Weill was asked to develop the project by the socially conscious Group Theatre, but much of his music was scrapped when original director Harold Clurman was replaced by Lee Strasberg, who opted to emphasize text over music. The Broadway production opened on November 19, 1936, at the 44th Street Theatre, where it ran for 68 performances. The cast included Russell Collins as Johnny and Phoebe Brand as Minny Belle, with Luther Adler, Morris Carnovsky, Lee J. Cobb, Curt Conway, John Garfield, Elia Kazan, Robert Lewis, and Sandy Meisner in supporting roles. It was the runner-up for Best American Play from the New York Drama Critics' Circle Award.

A 1956 production was presented Off-Broadway at the Little Carnegie Playhouse at Carnegie Hall. It was directed by Stella Adler and starred among others James Broderick as Johnny Johnson and Gene Saks as the Mad Psychiatrist. It ran from October 21, 1956, through October 28. Samuel Matlowsky was the musical director and conducted the 1956 record album which had none of the cast from the Stella Adler production.

After 10 previews, a revival directed by José Quintero and choreographed by Bertram Ross opened on April 11, 1971, at the Edison Theatre, where it closed after one performance. The cast included Ralph Williams as Johnny and Alice Cannon as Minny Belle.

DATA SHOWN |

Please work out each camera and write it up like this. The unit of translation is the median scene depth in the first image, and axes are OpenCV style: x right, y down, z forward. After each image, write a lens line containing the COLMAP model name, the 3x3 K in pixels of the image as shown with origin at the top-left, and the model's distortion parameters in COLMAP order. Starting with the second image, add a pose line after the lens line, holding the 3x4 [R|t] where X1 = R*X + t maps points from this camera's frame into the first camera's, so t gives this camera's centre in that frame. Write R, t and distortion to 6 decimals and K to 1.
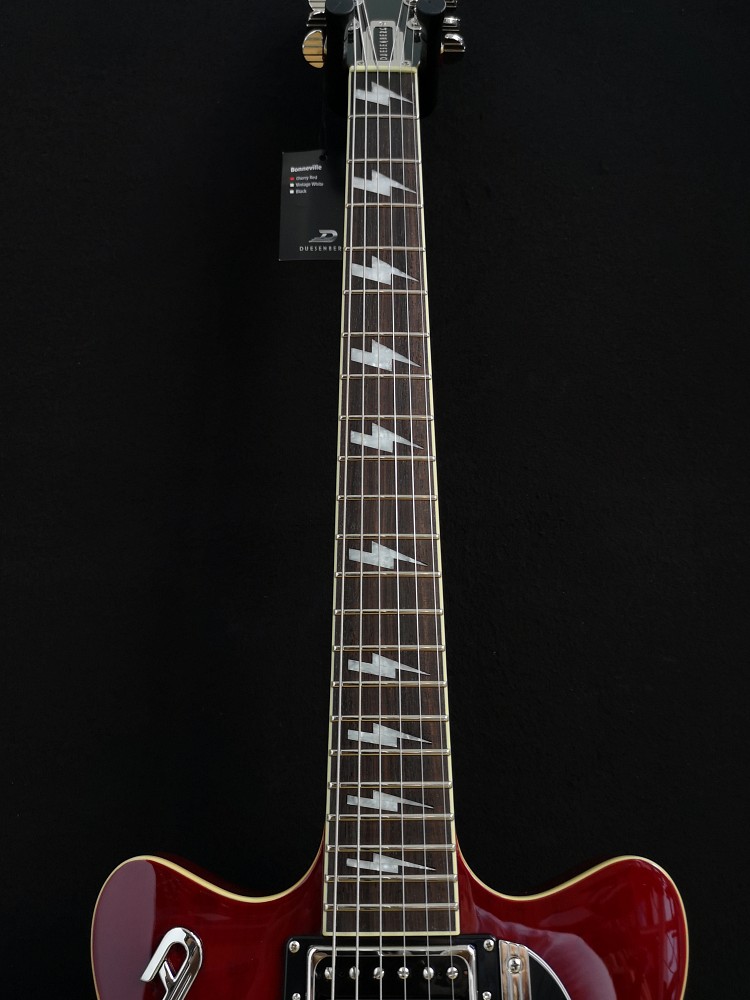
lens RADIAL K [[806.9, 0, 377.6], [0, 806.9, 500.7], [0, 0, 1]] dist [0.051282, -0.062196]
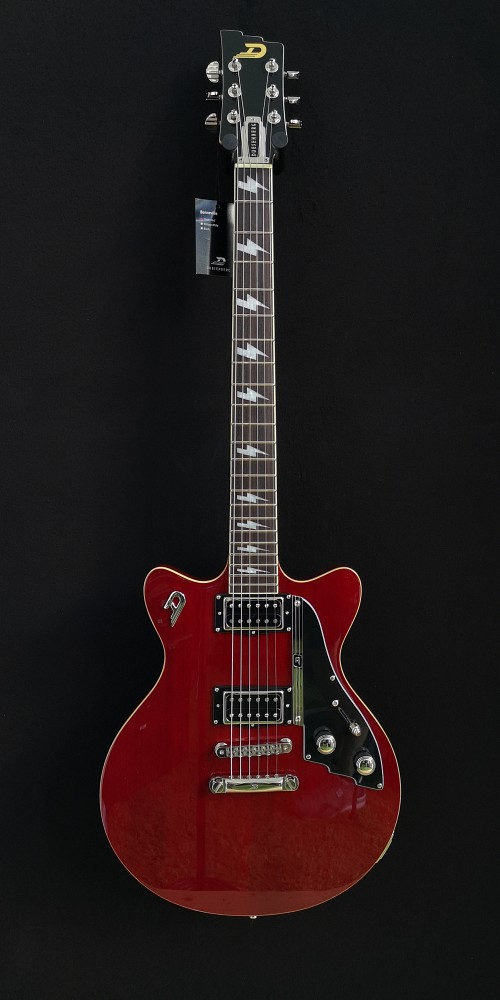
lens RADIAL K [[835.9, 0, 254.4], [0, 835.9, 500.0], [0, 0, 1]] dist [0.071216, 0.002258]
pose [[0.999518, 0.003924, 0.030805, -0.059061], [-0.015120, 0.927955, 0.372385, -0.699897], [-0.027125, -0.372671, 0.927567, -1.294882]]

WHAT IS REQUIRED | Continue the production history text above, starting after its last sentence.

ANSWER BOX |
The British premiere was staged by actors from the Royal Shakespeare Company in the Not the RSC Again festival at the Almeida Theatre, London in the Summer of 1986. There were no more than two performances of Johnny Johnson, which was directed by Paul Marcus. The title role was taken by Graham Turner with Beverley Klein as Minny Belle. Other roles were played by Martin Milman, Clive Mantle, Tina Marian, Michael McNally, Keith Osborne, Geraldine Wright, Patrick Bailey, David Summer and Andrew Yeats. Musical director was John Owen Edwards.

In 2009, a concert-staging was mounted in London by the Discovering Lost Musicals Charitable Trust, with Max Gold in the title role.

The ReGroup Theatre Company staged two sold-out staged readings that were directed by Estelle Parsons at the 47th St Theatre, in New York on December 12, 2011. Johnny was played by Pete McElligott, and his performances was named one of the 10 memorable performances of 2011 by Backstage.

==Recordings==
A November 1956 studio recording ("MGM Records" MGM E 3447, later released on Heliodor, Polydor, and online at ArkivMusik.com) has Burgess Meredith as Johnny, Evelyn Lear as Minny Belle, and Hiram Sherman as the Mad Psychiatrist; smaller roles are taken by Jane Connell, Lotte Lenya, and Thomas Stewart, and the conductor is Samuel Matlowsky.

A November 1996 recording (Erato 0630-17870-2) offers Donald Wilkinson as Johnny, Ellen Santaniello as Minny Belle, and Paul Guttry as the Mad Psychiatrist; Joel Cohen conducts.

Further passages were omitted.